シンポジウムの中で何度となく触れられた「こどもまんなかチャート」。こどもの育ちの未来を考えるにあたっては、チャートの中心部に描かれている「こども」「保護者」「こどもと直接接する人(保育者など)」をどうするかではなく(もちろんここが重要であることは言うまでもないのですが)、その外側の部分、つまりこどもとの関係性は間接的であるものの、こどもが育つ環境において大きな役割を担う要素(地域社会の担い手、企業、行政など)が変革のカギを握ります。
子育て支援企業として感じる同心円の広がり
私がここるくを立ち上げたばかりの頃は、子育て支援の担い手といえば行政や地域の支援団体がほとんどで、民間企業がサービスとして展開することはあまり想定されていませんでした。それが今では、子育て支援がビジネスとして当たり前のように認知されるようになりました。また当時は、子育てを経験した人が自らの課題意識から支援事業を立ち上げるケースが圧倒的に多かったのですが、今ではこの業界に入る人たちの年齢層や背景にも広がりが出てきており、上図「こどもまんなかチャート」の同心円のような広がりをこの10年で実感しています。
社外取締役として感じる企業の変化
その中でも特に私が注目しているのが企業の役割です。私自身、6年程前から社外取締役という立場で大企業の経営にも参画してきており、大企業の視点からも社会を見つめてきました。2018年に私が初めてプライム企業(当時の東証一部上場企業)の社外取締役になった頃は、子育て支援と企業経営の視点にはあまり交わるところがなかったのが正直なところです。もちろん少子高齢化や労働力人口の減少により、若い世代がこどもを産み育てながら活きいきと働き続けられる環境が重要であるというコンセンサスは得られていたと思いますが、それらは女性活躍推進やダイバシティ―推進の文脈で語られることが常であり、こども・子育ての視点から議論されることは非常に稀であったと認識しています。
しかし近年では、ESG経営やSDGsを念頭においた経営が求められるようになり、今や企業は経済的価値(お金)を生み出すだけではなく、その事業活動の過程で社会にポジティブなインパクトを生み出すことが期待されるようになってきました。社会へのポジティブなインパクトと聞くと、環境や気候変動への影響がイメージしやすいかもしれませんが、実は「こどもへのインパクト」に着目する動きも日本国内で活発化しつつあります。
日本総研「子どもESGレポート」
その一つに日本総研が今年4月に公表した「子どもESGレポート~子どもコミッションイニシアティブ構想~」というレポートがあります。詳細については是非レポートをお読みいただくとして、ここでは何故このようなレポートが発信されたかについてごく簡単にかいつまんでご紹介します。

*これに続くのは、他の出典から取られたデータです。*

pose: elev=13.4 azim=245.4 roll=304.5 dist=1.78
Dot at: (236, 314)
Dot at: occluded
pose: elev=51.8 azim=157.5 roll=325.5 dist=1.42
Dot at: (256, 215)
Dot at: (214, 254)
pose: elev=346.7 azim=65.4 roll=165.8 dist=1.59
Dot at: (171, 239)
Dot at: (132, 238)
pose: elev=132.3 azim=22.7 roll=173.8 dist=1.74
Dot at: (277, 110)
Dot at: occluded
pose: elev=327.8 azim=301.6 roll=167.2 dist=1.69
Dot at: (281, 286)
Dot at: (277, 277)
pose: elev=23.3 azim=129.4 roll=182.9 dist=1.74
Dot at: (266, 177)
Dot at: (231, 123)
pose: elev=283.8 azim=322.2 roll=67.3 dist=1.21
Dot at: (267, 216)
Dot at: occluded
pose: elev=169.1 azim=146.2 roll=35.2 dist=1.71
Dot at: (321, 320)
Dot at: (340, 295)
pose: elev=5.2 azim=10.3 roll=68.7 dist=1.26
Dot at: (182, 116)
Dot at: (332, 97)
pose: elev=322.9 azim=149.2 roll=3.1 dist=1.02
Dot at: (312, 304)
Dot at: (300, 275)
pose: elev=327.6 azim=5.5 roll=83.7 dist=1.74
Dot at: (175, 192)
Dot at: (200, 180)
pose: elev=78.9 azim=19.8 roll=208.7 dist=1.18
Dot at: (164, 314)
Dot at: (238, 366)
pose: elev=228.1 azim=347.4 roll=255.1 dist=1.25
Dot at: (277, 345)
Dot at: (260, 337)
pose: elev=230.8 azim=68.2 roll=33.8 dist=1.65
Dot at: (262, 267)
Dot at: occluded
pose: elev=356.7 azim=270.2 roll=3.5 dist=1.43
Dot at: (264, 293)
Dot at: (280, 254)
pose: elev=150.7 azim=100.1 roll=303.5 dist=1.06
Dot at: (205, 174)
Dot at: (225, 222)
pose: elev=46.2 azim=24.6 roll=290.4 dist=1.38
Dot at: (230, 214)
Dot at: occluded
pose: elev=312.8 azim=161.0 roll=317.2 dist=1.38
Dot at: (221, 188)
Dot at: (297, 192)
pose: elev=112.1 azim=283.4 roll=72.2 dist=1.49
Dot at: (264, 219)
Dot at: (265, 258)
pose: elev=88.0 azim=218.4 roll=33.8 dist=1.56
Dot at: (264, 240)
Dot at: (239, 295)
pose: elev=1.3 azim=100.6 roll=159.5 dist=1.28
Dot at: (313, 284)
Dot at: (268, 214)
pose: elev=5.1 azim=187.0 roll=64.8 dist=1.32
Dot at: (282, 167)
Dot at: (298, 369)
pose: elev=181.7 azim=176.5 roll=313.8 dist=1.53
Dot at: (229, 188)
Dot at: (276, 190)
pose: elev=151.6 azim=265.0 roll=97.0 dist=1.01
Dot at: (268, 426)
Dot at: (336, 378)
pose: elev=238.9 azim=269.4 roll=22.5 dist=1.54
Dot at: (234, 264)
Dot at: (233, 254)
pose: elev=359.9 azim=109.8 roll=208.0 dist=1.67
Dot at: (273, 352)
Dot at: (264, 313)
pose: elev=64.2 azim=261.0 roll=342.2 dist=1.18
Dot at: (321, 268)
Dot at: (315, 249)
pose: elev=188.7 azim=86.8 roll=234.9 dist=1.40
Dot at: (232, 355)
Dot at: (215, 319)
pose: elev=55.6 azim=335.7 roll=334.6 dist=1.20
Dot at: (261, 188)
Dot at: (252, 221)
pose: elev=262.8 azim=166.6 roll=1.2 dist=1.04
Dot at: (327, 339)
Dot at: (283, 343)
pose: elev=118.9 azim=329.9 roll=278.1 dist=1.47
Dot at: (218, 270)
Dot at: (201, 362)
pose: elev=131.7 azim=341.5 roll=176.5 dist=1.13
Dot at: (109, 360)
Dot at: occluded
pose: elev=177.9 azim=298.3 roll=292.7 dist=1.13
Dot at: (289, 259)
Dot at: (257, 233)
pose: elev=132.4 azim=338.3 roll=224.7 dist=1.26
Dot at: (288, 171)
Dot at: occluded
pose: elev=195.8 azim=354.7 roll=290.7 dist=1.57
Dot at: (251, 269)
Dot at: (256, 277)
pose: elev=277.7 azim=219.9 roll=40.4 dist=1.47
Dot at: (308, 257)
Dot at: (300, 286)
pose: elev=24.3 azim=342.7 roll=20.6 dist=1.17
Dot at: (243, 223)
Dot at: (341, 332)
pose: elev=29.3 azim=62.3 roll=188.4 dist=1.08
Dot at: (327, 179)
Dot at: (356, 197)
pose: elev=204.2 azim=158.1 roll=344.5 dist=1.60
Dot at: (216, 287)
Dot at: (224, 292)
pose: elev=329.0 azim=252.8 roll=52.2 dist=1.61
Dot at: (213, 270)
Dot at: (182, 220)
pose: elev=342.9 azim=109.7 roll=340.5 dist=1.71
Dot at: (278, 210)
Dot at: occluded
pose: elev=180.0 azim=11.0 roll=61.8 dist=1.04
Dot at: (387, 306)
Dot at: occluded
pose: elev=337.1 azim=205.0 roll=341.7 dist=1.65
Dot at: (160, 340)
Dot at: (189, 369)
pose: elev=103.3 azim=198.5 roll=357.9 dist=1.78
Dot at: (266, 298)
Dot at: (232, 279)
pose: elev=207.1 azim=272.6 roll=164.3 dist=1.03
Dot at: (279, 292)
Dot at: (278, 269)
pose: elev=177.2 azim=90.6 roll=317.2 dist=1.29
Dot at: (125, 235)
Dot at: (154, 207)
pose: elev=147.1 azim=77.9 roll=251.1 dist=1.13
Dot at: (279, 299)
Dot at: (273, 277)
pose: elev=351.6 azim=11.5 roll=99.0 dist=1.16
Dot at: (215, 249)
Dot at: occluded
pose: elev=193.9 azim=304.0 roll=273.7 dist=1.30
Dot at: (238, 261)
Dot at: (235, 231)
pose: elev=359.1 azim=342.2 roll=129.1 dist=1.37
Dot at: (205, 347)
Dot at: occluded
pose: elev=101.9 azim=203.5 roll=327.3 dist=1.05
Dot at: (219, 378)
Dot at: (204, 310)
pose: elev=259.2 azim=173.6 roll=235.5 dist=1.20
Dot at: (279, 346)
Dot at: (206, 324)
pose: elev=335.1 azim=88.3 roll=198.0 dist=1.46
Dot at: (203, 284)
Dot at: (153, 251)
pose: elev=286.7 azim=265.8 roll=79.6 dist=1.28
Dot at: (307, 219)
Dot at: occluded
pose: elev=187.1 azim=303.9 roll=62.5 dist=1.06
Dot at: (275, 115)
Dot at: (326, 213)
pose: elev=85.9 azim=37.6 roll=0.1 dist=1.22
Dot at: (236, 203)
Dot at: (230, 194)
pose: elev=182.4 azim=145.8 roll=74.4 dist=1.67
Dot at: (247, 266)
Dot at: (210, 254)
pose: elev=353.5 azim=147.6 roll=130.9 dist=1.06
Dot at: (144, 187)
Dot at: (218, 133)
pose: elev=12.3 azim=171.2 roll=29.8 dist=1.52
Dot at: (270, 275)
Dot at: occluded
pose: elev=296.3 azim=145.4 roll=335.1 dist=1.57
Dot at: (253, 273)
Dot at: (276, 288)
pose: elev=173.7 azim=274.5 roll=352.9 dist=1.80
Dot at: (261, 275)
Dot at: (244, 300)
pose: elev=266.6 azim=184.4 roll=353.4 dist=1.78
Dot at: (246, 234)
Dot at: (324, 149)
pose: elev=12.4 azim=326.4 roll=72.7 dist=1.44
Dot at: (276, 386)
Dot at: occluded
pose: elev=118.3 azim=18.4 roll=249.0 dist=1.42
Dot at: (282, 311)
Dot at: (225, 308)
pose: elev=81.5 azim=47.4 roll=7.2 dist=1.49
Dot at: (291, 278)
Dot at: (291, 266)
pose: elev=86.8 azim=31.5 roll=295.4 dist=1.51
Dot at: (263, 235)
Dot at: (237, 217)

2023年4月に「こども基本法」が施行され、わが国で初めてこどもの権利を明記した基本法が誕生しました。同時に、こどもに関する政策立案に際して、当事者であるこどもの意見を取り入れ、こどもまんなかの政策実現の中核を担うために「こども家庭庁」が発足。この2つはとても大きな変化であり、歴史的にも重要な意味を持つものと感じています。一方で、こどもやこどもの権利を尊重することで社会にポジティブなインパクトが生まれるはずだという認識が広く一般的にあるかというと、少なくとも現時点では、そうとは言えません。そこで、こちらのレポートでは、企業のどのような行動がこどもの育ちの環境に(ポジティブ・ネガティブ両面において)インパクトを与えるのかを捉えるために、まずはその第一歩として現時点での企業の取組み状況を調査してまとめています。レポートの最後では、今後の活動の目線として、下記のような項目が挙げられています。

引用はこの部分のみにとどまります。